For those wondering, from the Python docs, which have the best explanation I know of:
> ssl.PROTOCOL_SSLv23
> Selects the highest protocol version that both the client and server support. Despite the name, this option can select “TLS” protocols as well as “SSL”.
I think their point is that you just have to check the return value to know how to proceed, you don't have to check the return value and errno.
Also, they ripped out a bunch of what they called "exploit mitigation countermeasures" in OpenSSL's memory allocation code.

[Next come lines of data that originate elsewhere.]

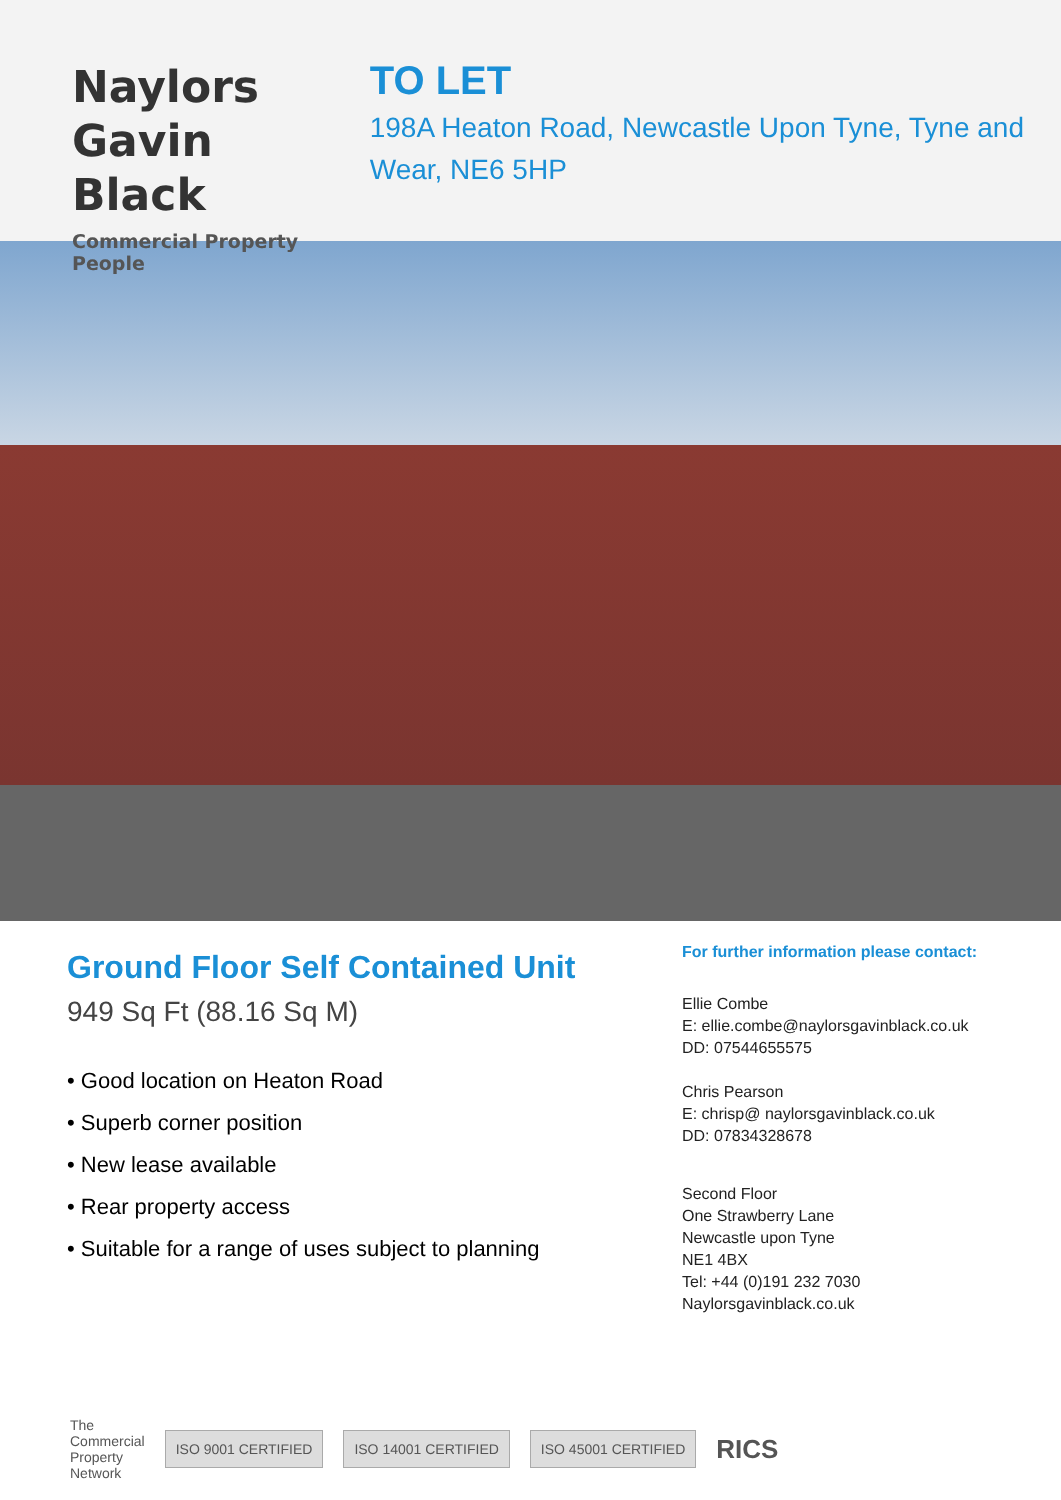Naylors
Gavin Black
Commercial Property People
TO LET
198A Heaton Road, Newcastle Upon Tyne, Tyne and Wear, NE6 5HP
Ground Floor Self Contained Unit
949 Sq Ft (88.16 Sq M)
• Good location on Heaton Road
• Superb corner position
• New lease available
• Rear property access
• Suitable for a range of uses subject to planning
For further information please contact:
Ellie Combe
E: ellie.combe@naylorsgavinblack.co.uk
DD: 07544655575
Chris Pearson
E: chrisp@ naylorsgavinblack.co.uk
DD: 07834328678
Second Floor
One Strawberry Lane
Newcastle upon Tyne
NE1 4BX
Tel: +44 (0)191 232 7030
Naylorsgavinblack.co.uk
The
Commercial
Property
Network
ISO 9001 CERTIFIED ISO 14001 CERTIFIED ISO 45001 CERTIFIED
RICS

For example, I find worthless the Annex K of C11 as solution for memory corruption, because the functions still require to keep track of a separate pointer and size, while making sure they match. And the Annex is anyway optional.
However OpenBSD coding guidelines do look quite good:
http://www.openbsd.org/cgi-bin/man.cgi/OpenBSD-current/man9/...
I like that they request developers to make use of static analysis.
I've been meaning to post on the mailing list, but I have some requests I guess I'll try here:
- For libtls, accept custom read and write callbacks. libuv has no way to poll for writable: https://github.com/libuv/libuv/issues/517
- I wish they would provide (and maintain) the modern cyphersuite from here: https://wiki.mozilla.org/Security/Server_Side_TLS ("secure", "legacy" and "high" are all lacking in various ways)
These are fairly minor issues and overall LibreSSL and (especially) libtls have been a huge step forward. Thanks again.
for example any demo code for me to try out the libtls?
You can read example code use by browsing the source codes of the applications listed in the presentation such as netcat and httpd.